■ Exercise directions
Below are records; reproduce exactly the lines from the one that has "thumb tip: (1290, 1192)" through the one that has "pinky tip: (1392, 1232)", ends included, and nothing more.

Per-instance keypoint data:
○ ○ ○ ○ ○

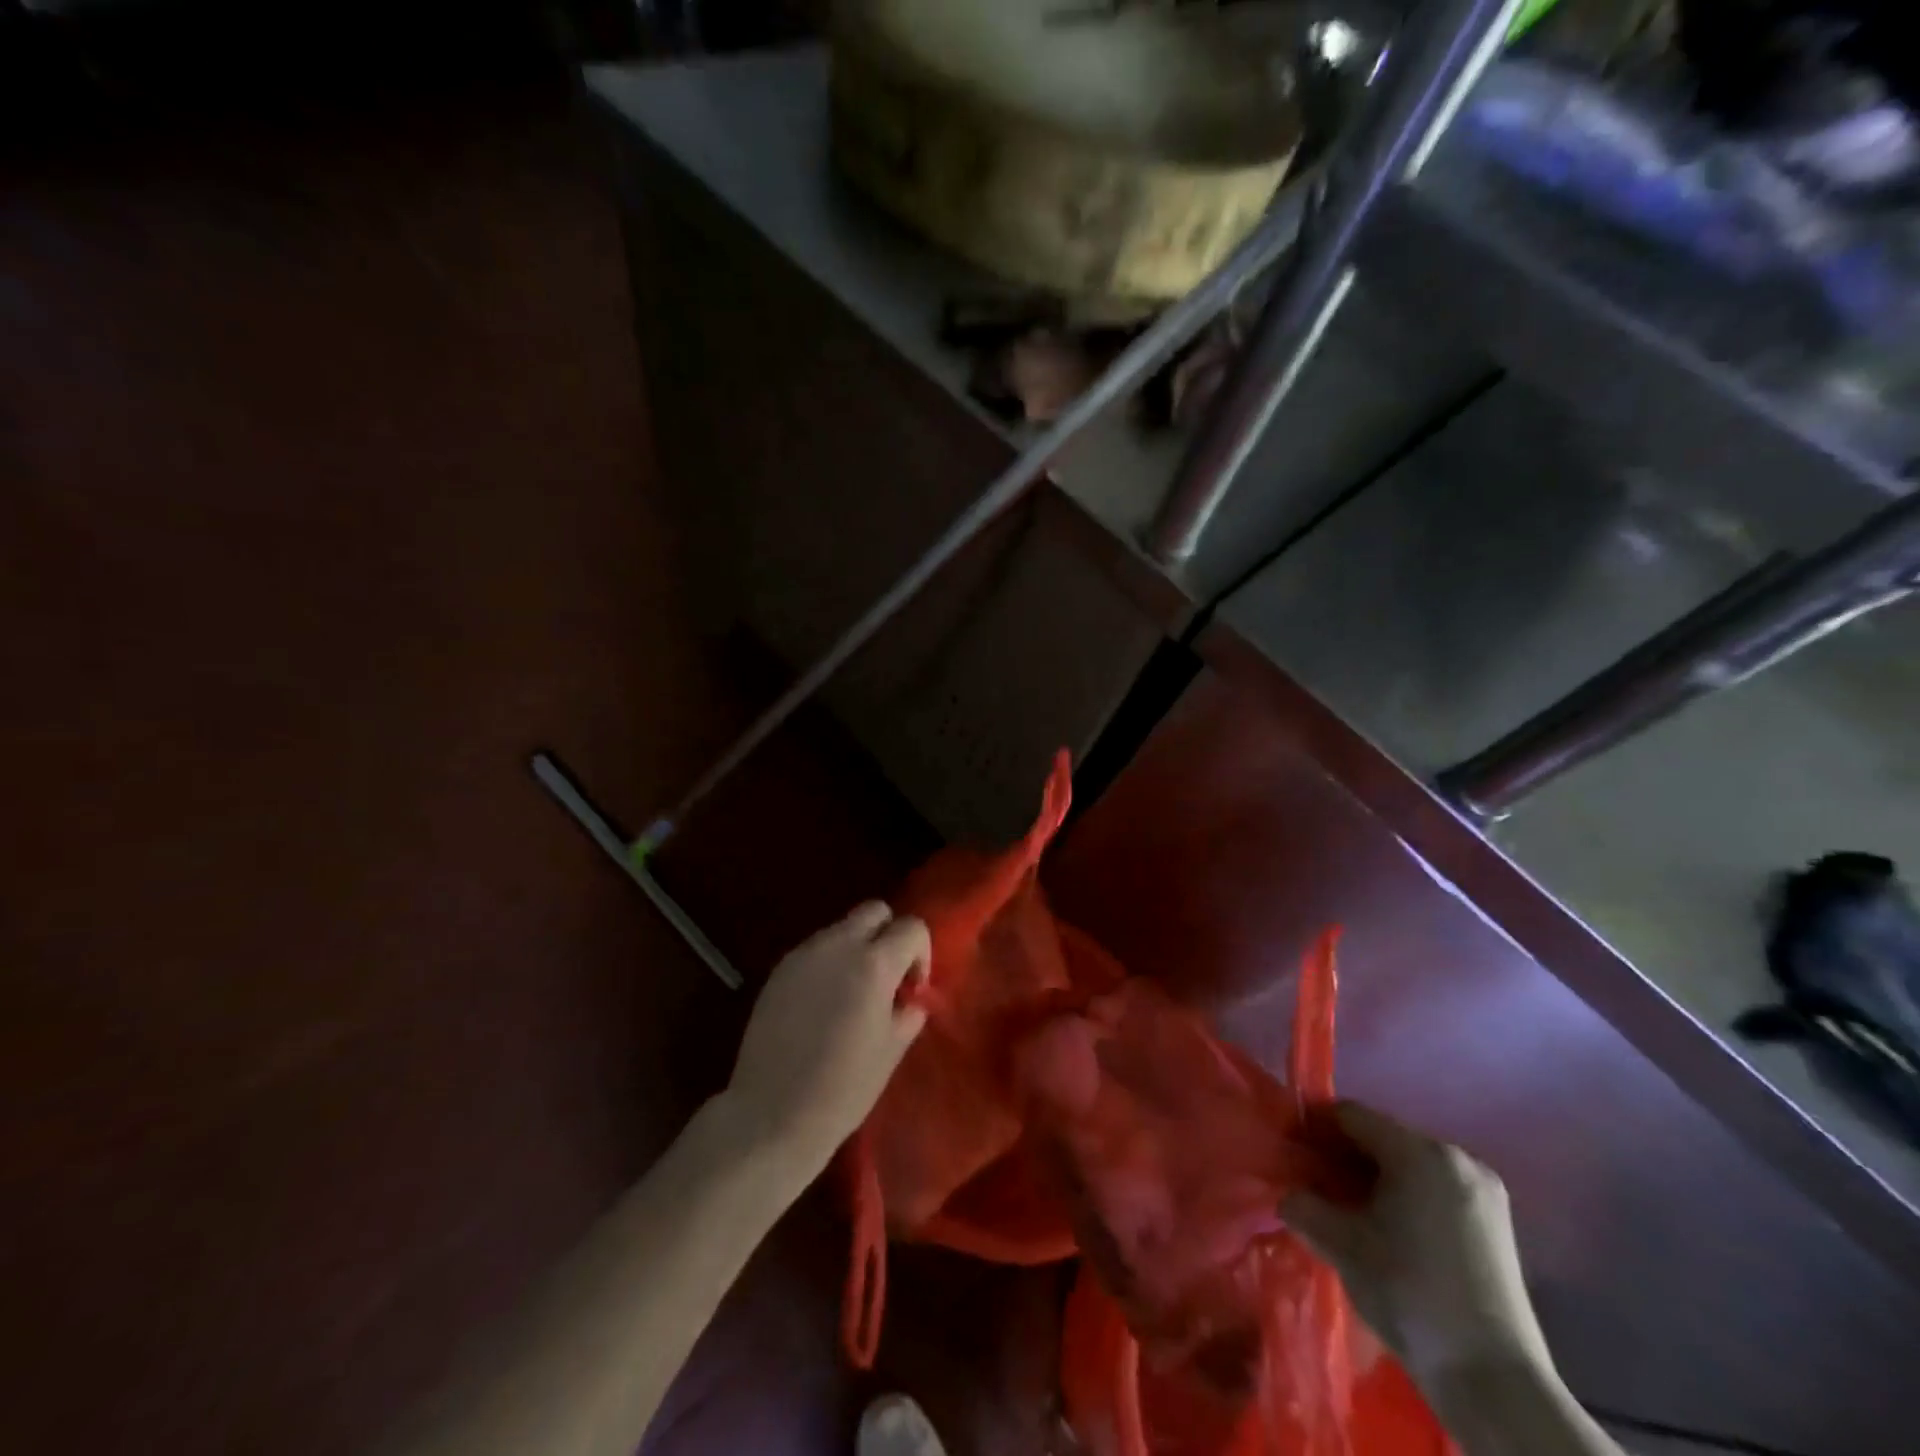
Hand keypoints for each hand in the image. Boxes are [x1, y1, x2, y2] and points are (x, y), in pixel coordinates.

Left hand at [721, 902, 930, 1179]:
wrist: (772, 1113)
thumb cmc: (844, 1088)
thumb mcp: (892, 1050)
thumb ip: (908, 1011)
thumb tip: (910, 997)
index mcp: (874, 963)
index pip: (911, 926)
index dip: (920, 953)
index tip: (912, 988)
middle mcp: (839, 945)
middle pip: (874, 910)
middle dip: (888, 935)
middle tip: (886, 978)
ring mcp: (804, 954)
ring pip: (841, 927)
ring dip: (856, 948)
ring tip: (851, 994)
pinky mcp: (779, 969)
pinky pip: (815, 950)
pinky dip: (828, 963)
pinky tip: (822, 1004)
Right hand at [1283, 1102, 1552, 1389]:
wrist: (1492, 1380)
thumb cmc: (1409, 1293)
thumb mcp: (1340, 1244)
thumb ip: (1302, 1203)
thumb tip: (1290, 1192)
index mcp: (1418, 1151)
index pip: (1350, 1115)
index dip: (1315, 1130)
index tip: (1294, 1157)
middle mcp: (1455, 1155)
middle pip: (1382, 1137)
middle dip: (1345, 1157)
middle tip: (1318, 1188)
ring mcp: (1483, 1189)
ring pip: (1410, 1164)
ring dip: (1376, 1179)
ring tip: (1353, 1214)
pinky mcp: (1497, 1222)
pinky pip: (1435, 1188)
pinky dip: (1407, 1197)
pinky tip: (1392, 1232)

○ ○ ○ ○ ○

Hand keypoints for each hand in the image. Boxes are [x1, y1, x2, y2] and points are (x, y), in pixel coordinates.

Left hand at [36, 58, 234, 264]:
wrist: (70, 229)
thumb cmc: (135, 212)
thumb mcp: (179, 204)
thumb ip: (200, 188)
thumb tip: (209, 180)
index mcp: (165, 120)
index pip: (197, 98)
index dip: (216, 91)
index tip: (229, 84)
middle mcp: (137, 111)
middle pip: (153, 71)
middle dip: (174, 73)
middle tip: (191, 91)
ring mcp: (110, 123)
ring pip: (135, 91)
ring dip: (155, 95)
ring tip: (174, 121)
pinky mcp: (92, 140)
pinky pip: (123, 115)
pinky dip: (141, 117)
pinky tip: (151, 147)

○ ○ ○ ○ ○

■ Exercise solution
thumb tip: (1290, 1192)
index mcp: (1418, 1151)
index pip: (1350, 1115)
index dip: (1315, 1130)
index tip: (1294, 1157)
middle mcp: (1455, 1155)
middle pip: (1382, 1137)
middle dip: (1345, 1157)
middle tip: (1318, 1188)
ring mcp: (1483, 1189)
ring pip: (1410, 1164)
ring dip: (1376, 1179)
ring tip: (1353, 1214)
pinky mcp: (1497, 1222)
pinky pip: (1435, 1188)
pinky dip: (1407, 1197)
pinky tip: (1392, 1232)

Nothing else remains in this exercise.